Exercise directions: A complete answer lists every line of the entries below where the string "wire" appears.

Records for the task:
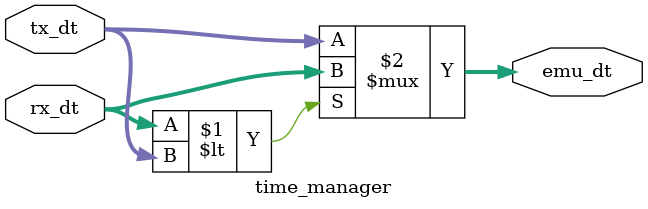
<source format=sv>
module time_manager (
    input wire logic signed [31:0] rx_dt,
    input wire logic signed [31:0] tx_dt,
    output wire logic signed [31:0] emu_dt
);

    assign emu_dt = rx_dt < tx_dt ? rx_dt : tx_dt;

endmodule

</source>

Your response:
    input wire logic signed [31:0] rx_dt,
    input wire logic signed [31:0] tx_dt,
    output wire logic signed [31:0] emu_dt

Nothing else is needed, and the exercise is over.